**Set problem 1:** Translate this sentence from the passage on diverse gifts into Spanish: "Christians are members of a Body, and bodies have different limbs and organs."
**Set problem 2:** Go on with the passage on diverse gifts in academic communities from the point where it stops.

**Passage:**
::::

I hear sermons about that notion of the Body of Christ, especially as it applies to congregations. Christians are members of a Body, and bodies have different limbs and organs. Not every part contributes to the well being of the life of the whole in the same way. Many functions, many gifts. Some sing in the choir; others make the coffee; and there are deacons, elders, pastors, committee members, Sunday school teachers, custodians—and so on.

But the message about diverse gifts is true of other areas of service as well. That it holds for academic communities is something I had to learn in several stages. To be sure, I was aware of it in one sense from the beginning. Early on in graduate school, for example, I learned that the departmental secretary had an influence that went far beyond her pay grade!

A new level of awareness happened, however, when our son started college on the campus where I had been teaching for fifteen years. Suddenly I became aware of realities about which I had only been vaguely aware for a decade and a half—dormitories, resident directors and academic advisors became a part of my consciousness.

I entered into another stage of awareness when I became a senior administrator. I found out what admissions officers actually do, as well as fund-raisers, the folks in the payroll department, office managers, trustees. In the academy as well: many functions, many gifts.

But the diversity of gifts also functions within the scholarly community. As a visiting lecturer on a university campus, I had a conversation with a faculty member about one of his colleagues. “A good guy,” the faculty member said, “but he is a mere popularizer of the high level scholarship that the rest of us produce.”

::::

**Material:**
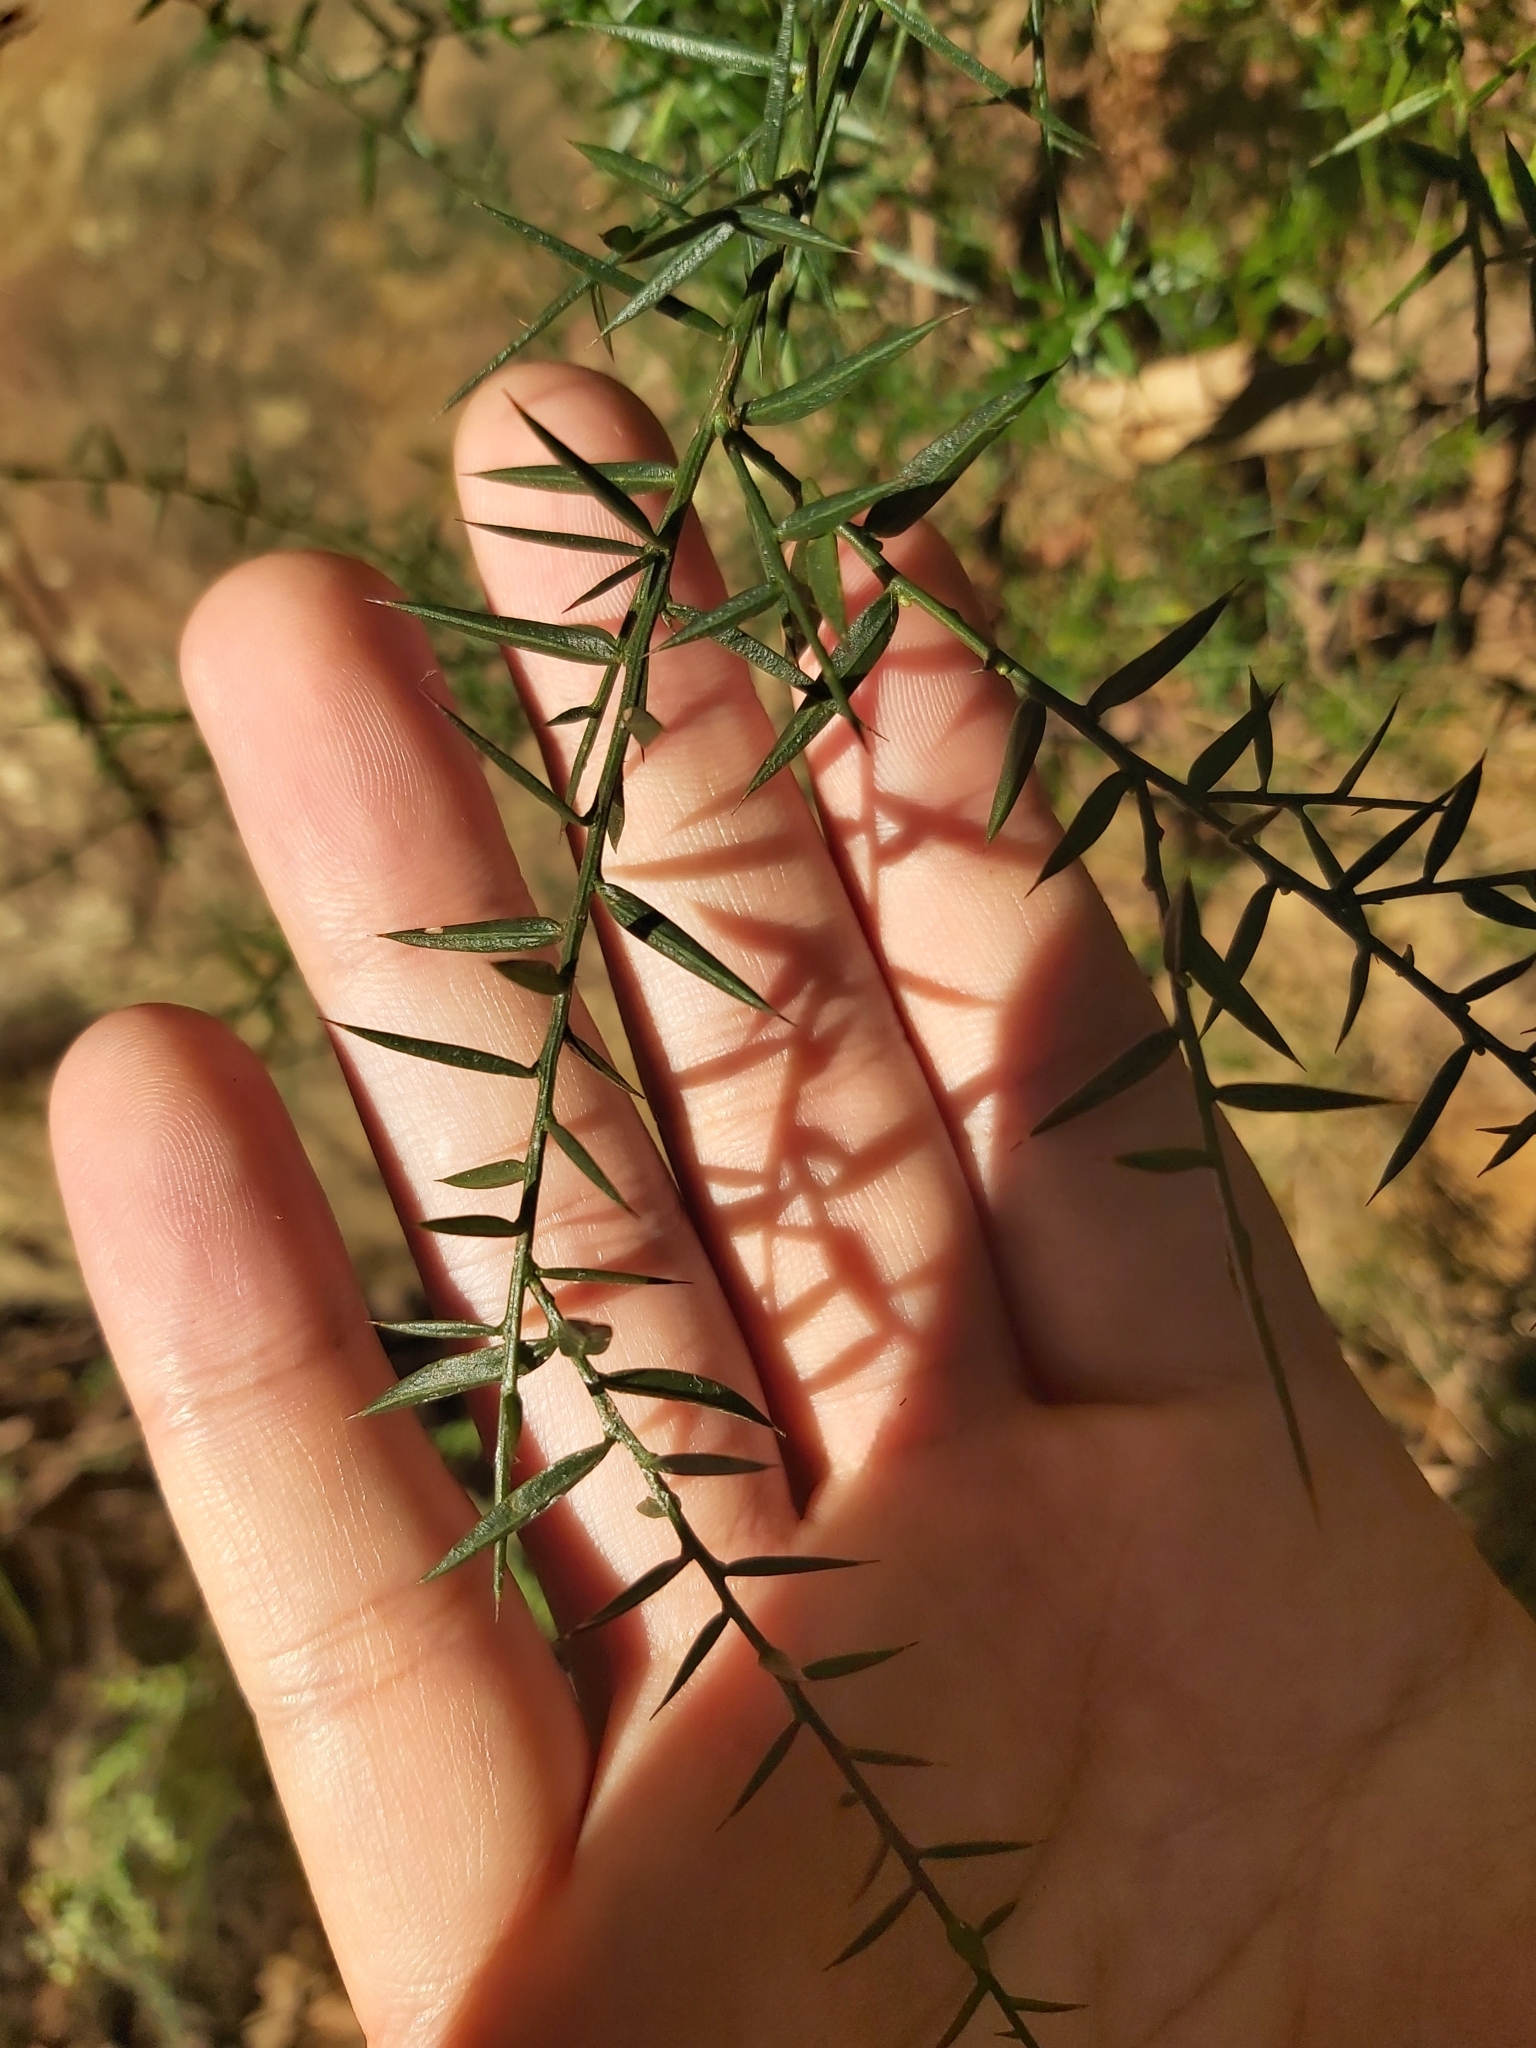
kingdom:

::::

**Result 1:** Los cristianos son miembros de un Cuerpo, y los cuerpos tienen distintas extremidades y órganos.

**Result 2:**
I wondered about the word “mere” in this case. The scholar with whom I was speaking was in a field of expertise different than mine, but it is one that I feel the need to know something about. I found this person’s writings a bit difficult to stay with. But I had read a well-written book by his “popularizer” colleague we were talking about, and had found it extremely helpful. The book did not have a lot of footnotes, but there were several references to the work of the scholar with whom I was now speaking.

I am an avid consumer of very technical scholarship in the areas that matter most to me. But I am also grateful for “mere popularizers” who enlighten me about other fields of intellectual inquiry. They have an important role in the broader academic community. And the same holds for those who spend more time than others of us in mentoring students and writing extensive critical comments in response to answers to exam questions and term papers. And also (not to be too self-serving!) for those who have chosen to expend much energy in academic administration.